Goal -
Quote the lines of the material below word for word, leaving out the pictures.

Source data -
## Begin

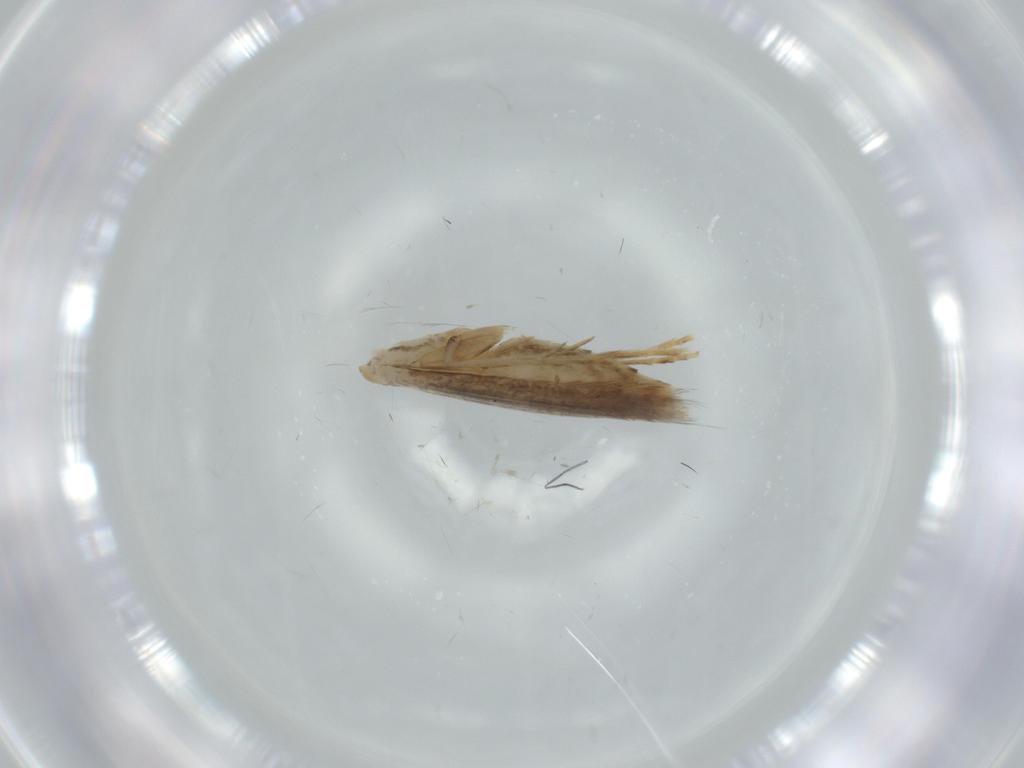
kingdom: Animalia
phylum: Arthropoda
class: Insecta
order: Lepidoptera
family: Gracillariidae
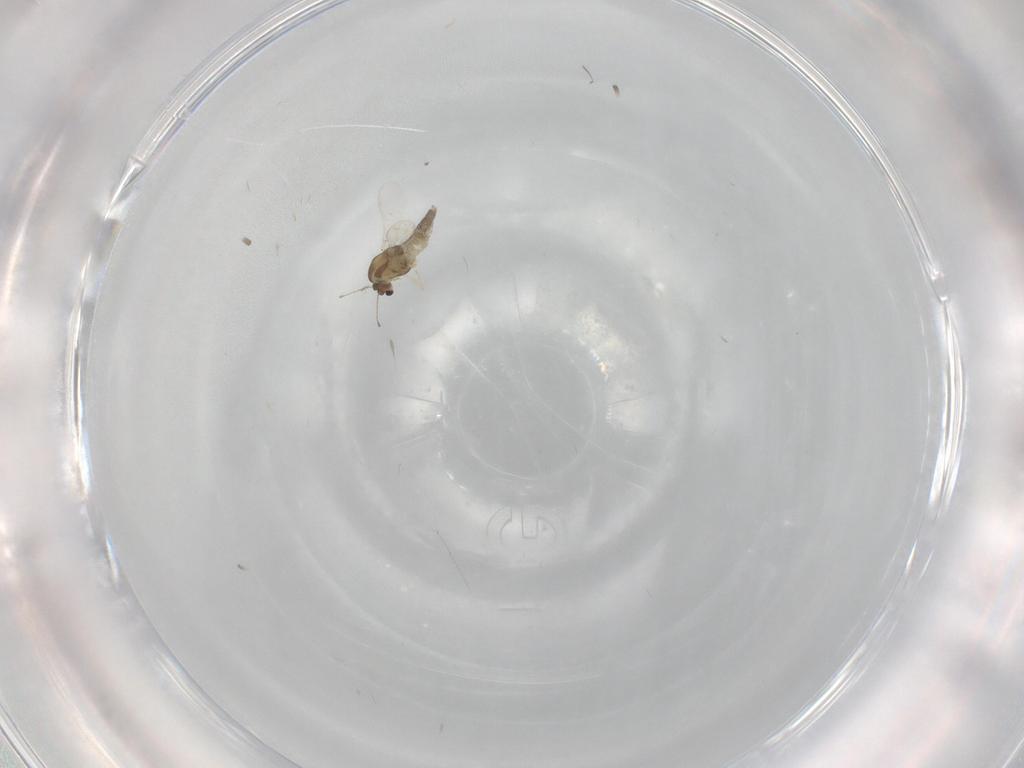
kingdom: Animalia
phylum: Arthropoda
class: Insecta
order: Diptera
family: Chironomidae
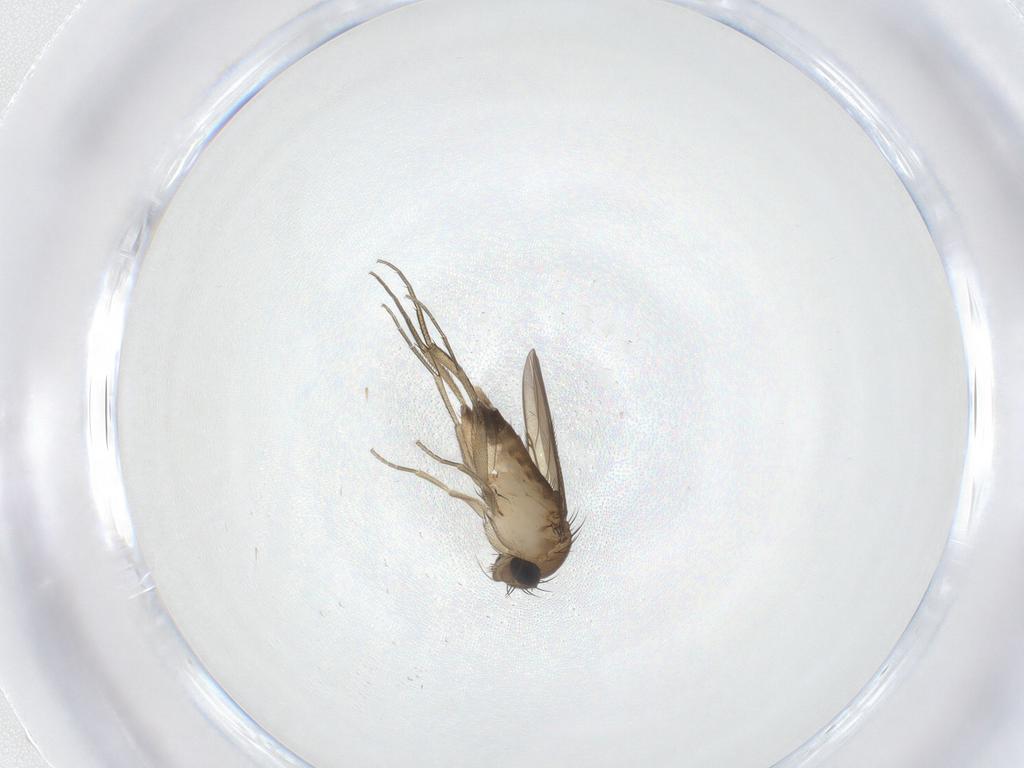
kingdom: Animalia
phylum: Arthropoda
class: Insecta
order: Diptera
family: Phoridae
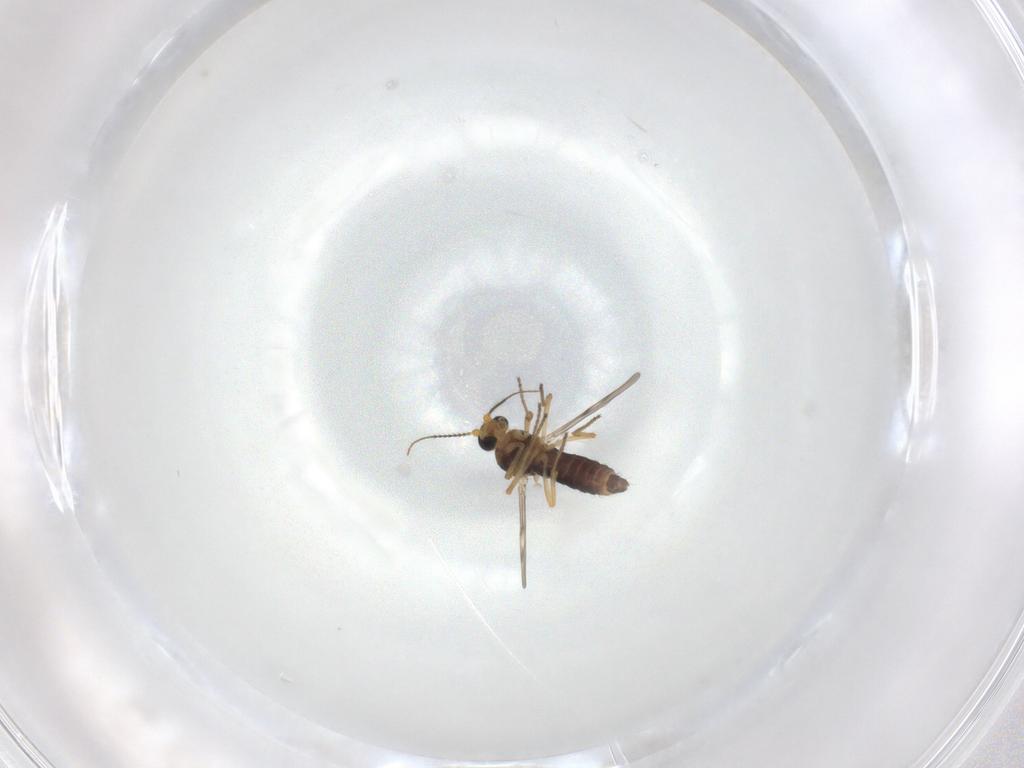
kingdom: Animalia
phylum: Arthropoda
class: Insecta
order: Diptera
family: Ceratopogonidae
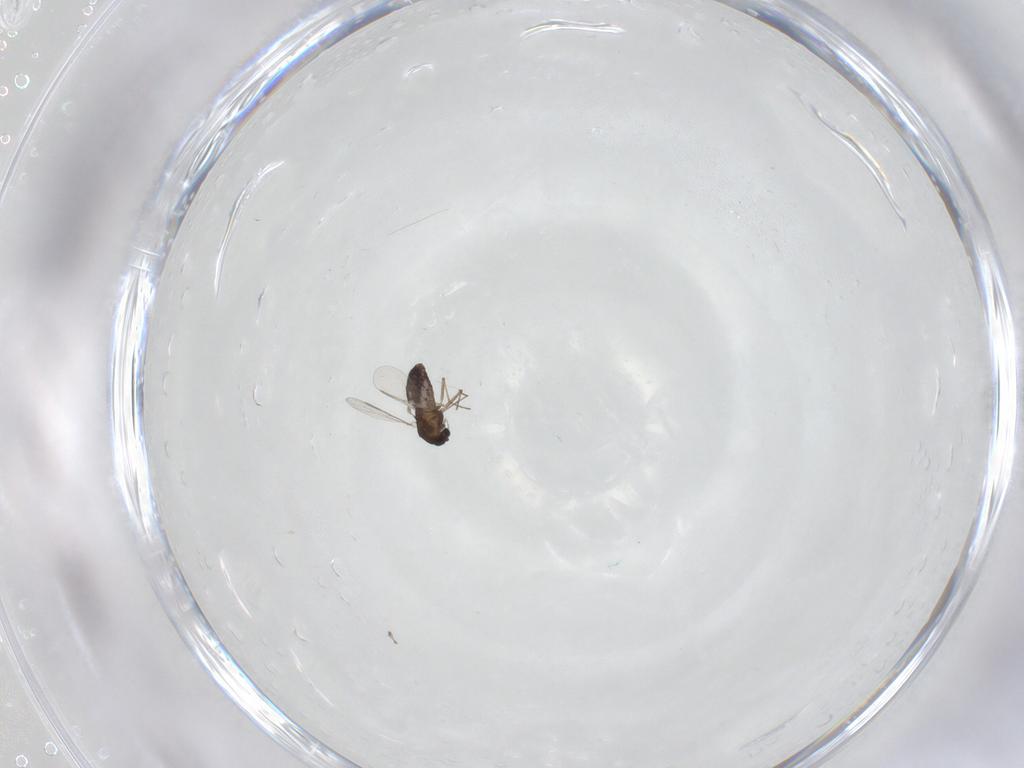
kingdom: Animalia
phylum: Arthropoda
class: Insecta
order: Diptera
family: Chironomidae
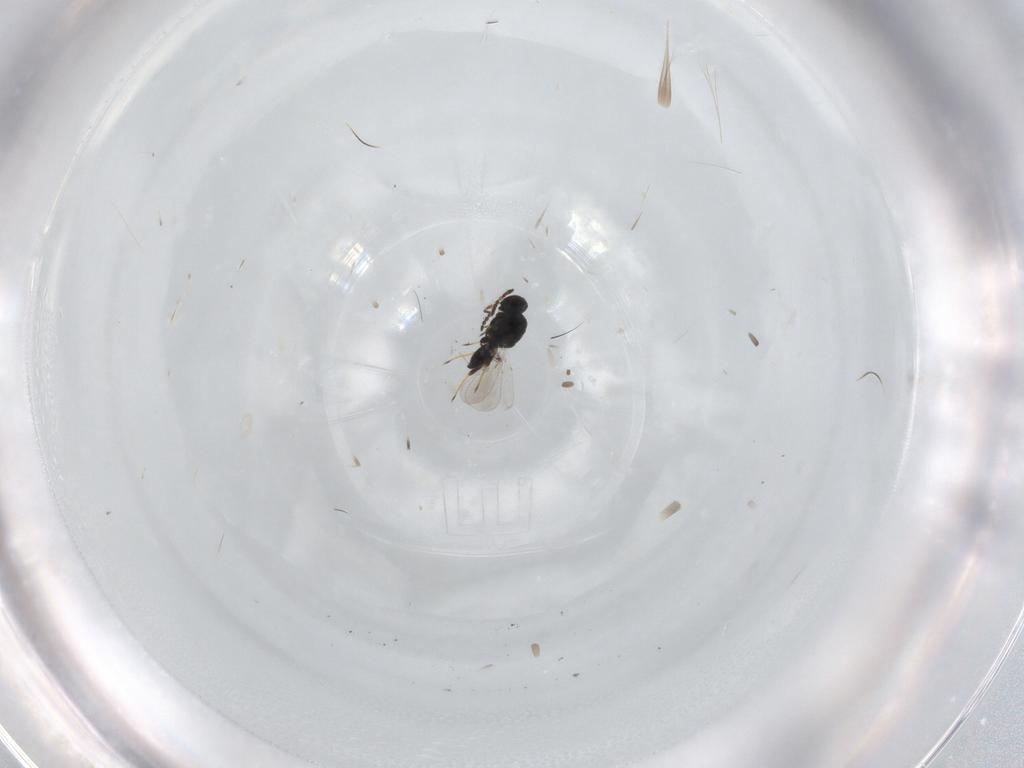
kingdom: Animalia
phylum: Arthropoda
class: Insecta
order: Hymenoptera
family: Platygastridae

## End

Exercise output -
kingdom: Animalia
phylum: Arthropoda
class: Insecta
order: Lepidoptera
family: Gracillariidae
kingdom: Animalia
phylum: Arthropoda
class: Insecta
order: Diptera
family: Chironomidae
kingdom: Animalia
phylum: Arthropoda
class: Insecta
order: Diptera
family: Phoridae
kingdom: Animalia
phylum: Arthropoda
class: Insecta
order: Diptera
family: Ceratopogonidae
kingdom: Animalia
phylum: Arthropoda
class: Insecta
order: Diptera
family: Chironomidae
kingdom: Animalia
phylum: Arthropoda
class: Insecta
order: Hymenoptera
family: Platygastridae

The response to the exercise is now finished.